I had a wonderful time sitting down with Evan Lawrence, FMHC alumnus. He works for a not-for-profit organization, EAC Network: Empower, Assist, Care. This isn’t his first encounter with the organization. He did the second half of his externship with EAC’s Brooklyn & Staten Island Forensic Link, providing alternative-to-incarceration court monitoring and re-entry services for defendants with serious mental health issues. He now works fulltime for EAC’s intensive case management program, assisting the SMI (seriously mental ill) male population leaving the prison system with their re-entry to society. He finds his daily work valuable and interesting, always learning, personally and professionally.
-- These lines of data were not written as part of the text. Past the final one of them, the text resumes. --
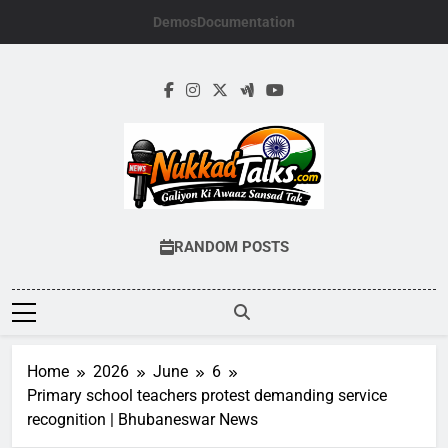
Skip
Demos
Documentation
to
content
NUKKADTALKS.
Galiyon Ki Awaaz Sansad Tak
RANDOM POSTS
Home
2026
June
6
Primary school teachers protest demanding service
recognition | Bhubaneswar News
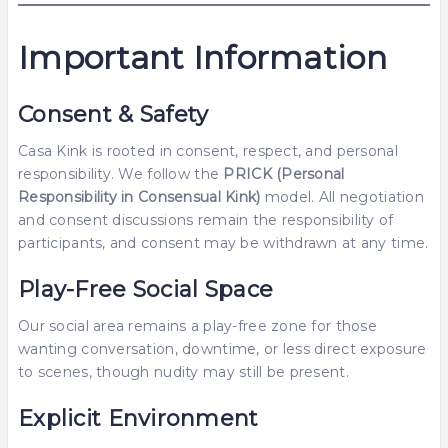
Important Information
Consent & Safety
Casa Kink is rooted in consent, respect, and personal
responsibility. We follow the
PRICK (Personal
Responsibility in Consensual Kink)
model. All negotiation
and consent discussions remain the responsibility of
participants, and consent may be withdrawn at any time.
Play-Free Social Space
Our social area remains a play-free zone for those
wanting conversation, downtime, or less direct exposure
to scenes, though nudity may still be present.
Explicit Environment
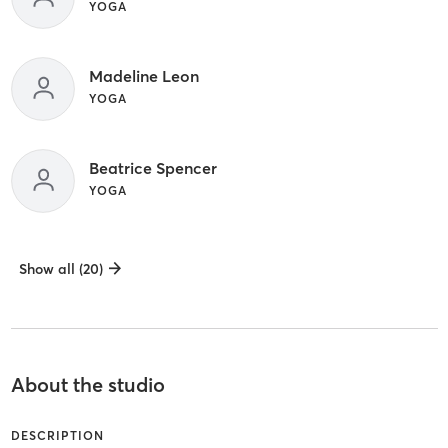
YOGA
Madeline Leon
YOGA
Beatrice Spencer
YOGA
Show all (20)
About the studio
DESCRIPTION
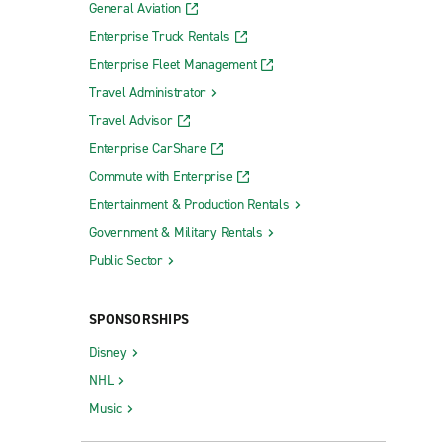
General Aviation
Enterprise Truck Rentals
Enterprise Fleet Management
Travel Administrator
Travel Advisor
Enterprise CarShare
Commute with Enterprise
Entertainment & Production Rentals
Government & Military Rentals
Public Sector
SPONSORSHIPS
Disney
NHL
Music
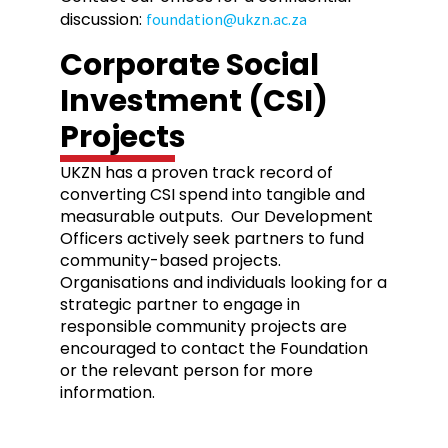
discussion:
foundation@ukzn.ac.za
Corporate Social
Investment (CSI)
Projects
UKZN has a proven track record of
converting CSI spend into tangible and
measurable outputs. Our Development
Officers actively seek partners to fund
community-based projects.
Organisations and individuals looking for a
strategic partner to engage in
responsible community projects are
encouraged to contact the Foundation
or the relevant person for more
information.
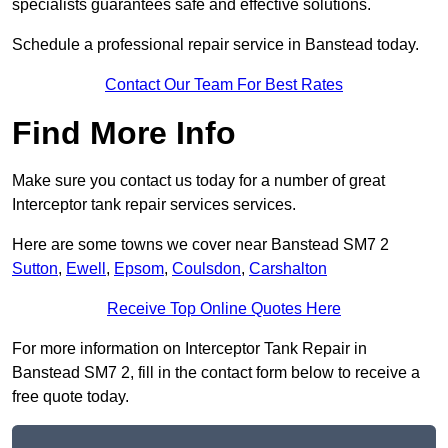
specialists guarantees safe and effective solutions.
Schedule a professional repair service in Banstead today.
Contact Our Team For Best Rates
Find More Info
Make sure you contact us today for a number of great
Interceptor tank repair services services.
Here are some towns we cover near Banstead SM7 2
Sutton
,
Ewell
,
Epsom
,
Coulsdon
,
Carshalton
Receive Top Online Quotes Here
For more information on Interceptor Tank Repair in
Banstead SM7 2, fill in the contact form below to receive a
free quote today.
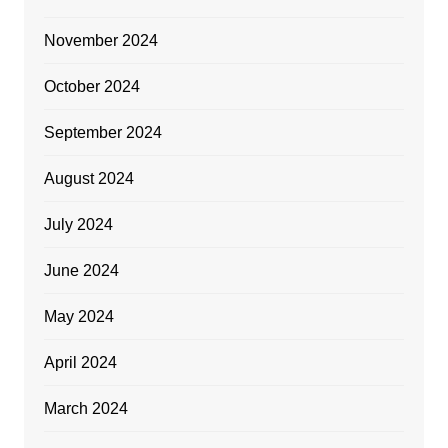
November 2024
October 2024
September 2024
August 2024
July 2024
June 2024
May 2024
April 2024
March 2024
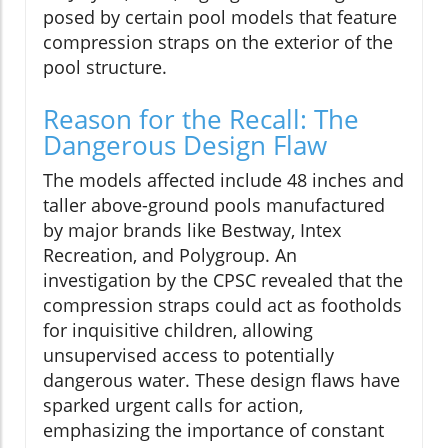
posed by certain pool models that feature
compression straps on the exterior of the
pool structure.
Reason for the Recall: The
Dangerous Design Flaw
The models affected include 48 inches and
taller above-ground pools manufactured
by major brands like Bestway, Intex
Recreation, and Polygroup. An
investigation by the CPSC revealed that the
compression straps could act as footholds
for inquisitive children, allowing
unsupervised access to potentially
dangerous water. These design flaws have
sparked urgent calls for action,
emphasizing the importance of constant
Evan is thankful for John Jay and the counseling program that effectively prepared him for the working world. The classes he took encompassing counseling skills and clinical interviewing continue to be very beneficial in his various interactions. He utilizes the diagnostics of psychopathology often to help view his clients. The very first lesson he learned in the field concerned the challenges of applying the Diagnostic and Statistical Manual of Mental Disorders (DSM) to real-life. The DSM provides a list of easily interpreted symptoms and behaviors, but it is much more difficult to examine a person and determine if they actually have a certain disorder. Context is key.
When I asked if he would have done anything differently at John Jay, he wishes he had been more involved with research, but is proud of his volunteer work. In addition to working with Kirby Forensic Psychiatric Center to fulfill the first half of his externship, he interned with the Marshal services and U.S. Probation in New York’s Southern District. He advocates for doing anything in the field in order to gather as much experience as possible, even if time is limited to only one day a week. Evan advises the more experience you gain not only adds to a resume, but also helps hone the skills needed to work in this field. New York City has many angles to explore, so work as broadly as possible and do as much as you can. Take advantage of everything John Jay offers; attend events and always network with classmates and faculty.
To take care of others, Evan recognizes the need to take care of ourselves. He recommends exercise, beneficial physiologically and mentally for stress relief, and a strong, social support group. Evan is excited about the direction our criminal justice system is headed, incorporating the advances of psychology and alternative means of treatment, instead of purely, punitive measures.